** Work item **
Where an entry holds an image, skip the image but reproduce the rest word for word.

──────

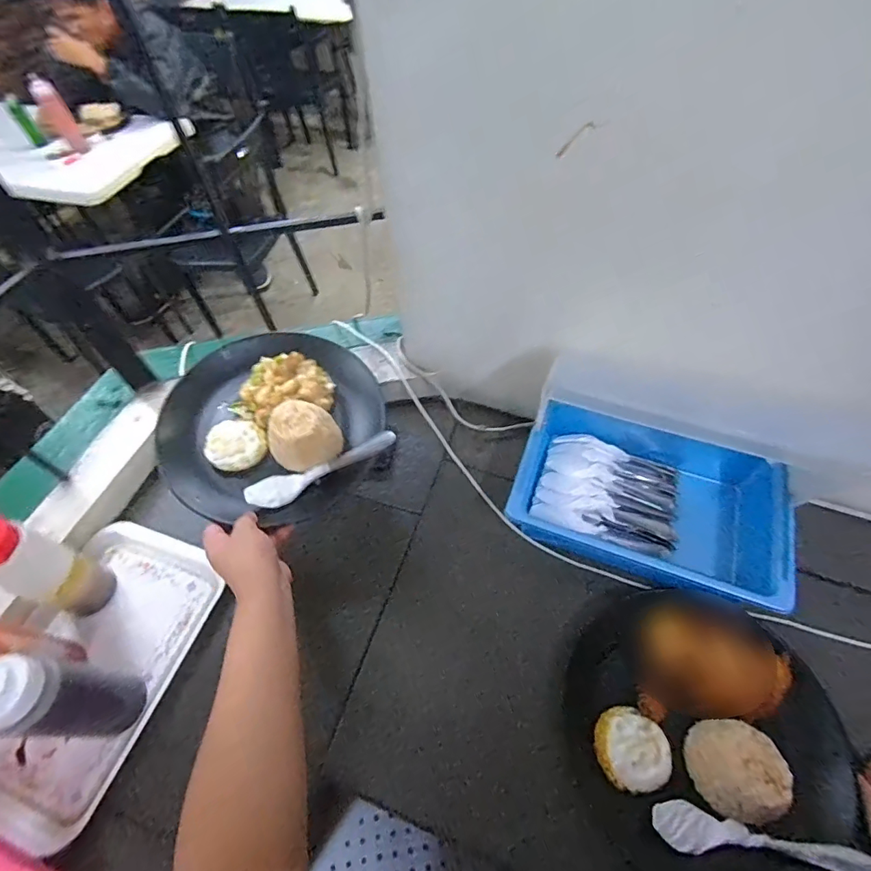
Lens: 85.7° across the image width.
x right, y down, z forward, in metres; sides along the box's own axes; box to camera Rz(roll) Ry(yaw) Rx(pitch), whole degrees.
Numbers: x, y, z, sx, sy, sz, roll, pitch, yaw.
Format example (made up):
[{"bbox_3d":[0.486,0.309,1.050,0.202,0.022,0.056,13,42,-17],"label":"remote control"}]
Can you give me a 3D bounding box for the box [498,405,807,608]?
[{"bbox_3d":[0.269,0.075,0.612,0.311,0.089,0.217,19,59,13],"label":"box"}]

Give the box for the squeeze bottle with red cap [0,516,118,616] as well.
[{"bbox_3d":[-0.437,0.144,0.519,0.053,0.211,0.061,17,58,12],"label":"squeeze bottle with red cap"}]

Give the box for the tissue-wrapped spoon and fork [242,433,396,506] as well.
[{"bbox_3d":[-0.136,0.040,0.574,0.184,0.018,0.034,-26,59,-15],"label":"tissue-wrapped spoon and fork"}]

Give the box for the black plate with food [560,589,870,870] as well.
[{"bbox_3d":[0.271,0.289,0.473,0.259,0.063,0.252,-1,56,1],"label":"black plate with food"}]

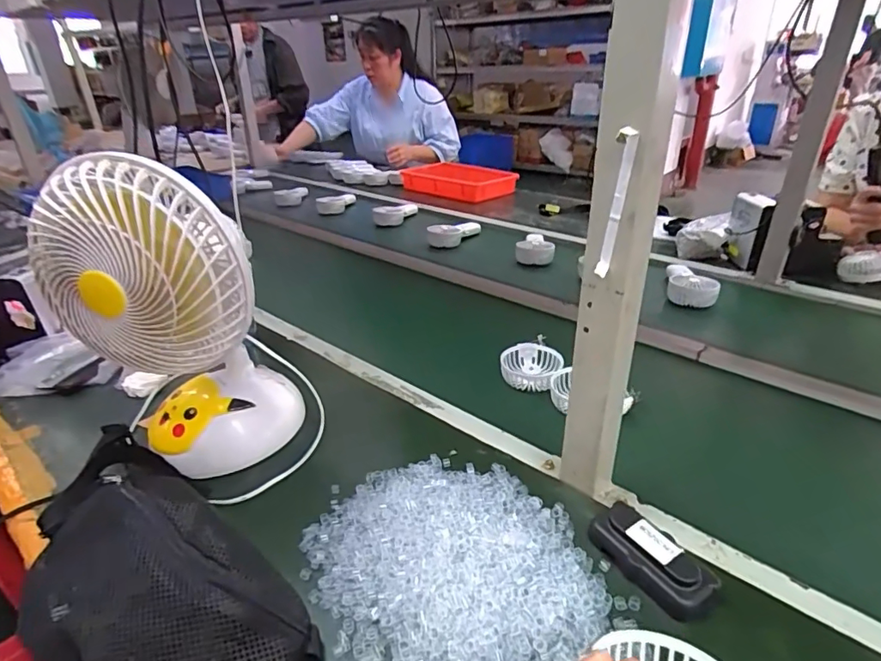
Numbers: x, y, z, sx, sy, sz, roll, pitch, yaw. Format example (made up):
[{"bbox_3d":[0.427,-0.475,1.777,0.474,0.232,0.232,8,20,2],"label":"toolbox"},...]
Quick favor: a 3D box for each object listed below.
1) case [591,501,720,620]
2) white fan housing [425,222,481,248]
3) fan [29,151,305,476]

──────

** Answer **
Lens: 85.7° across the image width.
x right, y down, z forward, in metres; sides along the box's own axes; box to camera Rz(roll) Ry(yaw) Rx(pitch), whole degrees.
Numbers: x, y, z, sx, sy, sz, roll, pitch, yaw.
Format example (made up):
[{"bbox_3d":[0.486,0.309,1.050,0.202,0.022,0.056,13,42,-17],"label":"remote control"}]
Can you give me a 3D bounding box for the box [498,405,807,608]?
[{"bbox_3d":[0.269,0.075,0.612,0.311,0.089,0.217,19,59,13],"label":"box"}]

Give the box for the squeeze bottle with red cap [0,516,118,616] as well.
[{"bbox_3d":[-0.437,0.144,0.519,0.053,0.211,0.061,17,58,12],"label":"squeeze bottle with red cap"}]

Give the box for the tissue-wrapped spoon and fork [242,433,396,506] as well.
[{"bbox_3d":[-0.136,0.040,0.574,0.184,0.018,0.034,-26,59,-15],"label":"tissue-wrapped spoon and fork"}]

Give the box for the black plate with food [560,589,870,870] as well.
[{"bbox_3d":[0.271,0.289,0.473,0.259,0.063,0.252,-1,56,1],"label":"black plate with food"}]

Numbers: x, y, z, sx, sy, sz, roll, pitch, yaw. Format example (made up):
[{"bbox_3d":[0.427,-0.475,1.777,0.474,0.232,0.232,8,20,2],"label":"toolbox"},...]
Quick favor: a 3D box for each object listed below.
1) case [591,501,720,620]
2) white fan housing [425,222,481,248]
3) fan [29,151,305,476]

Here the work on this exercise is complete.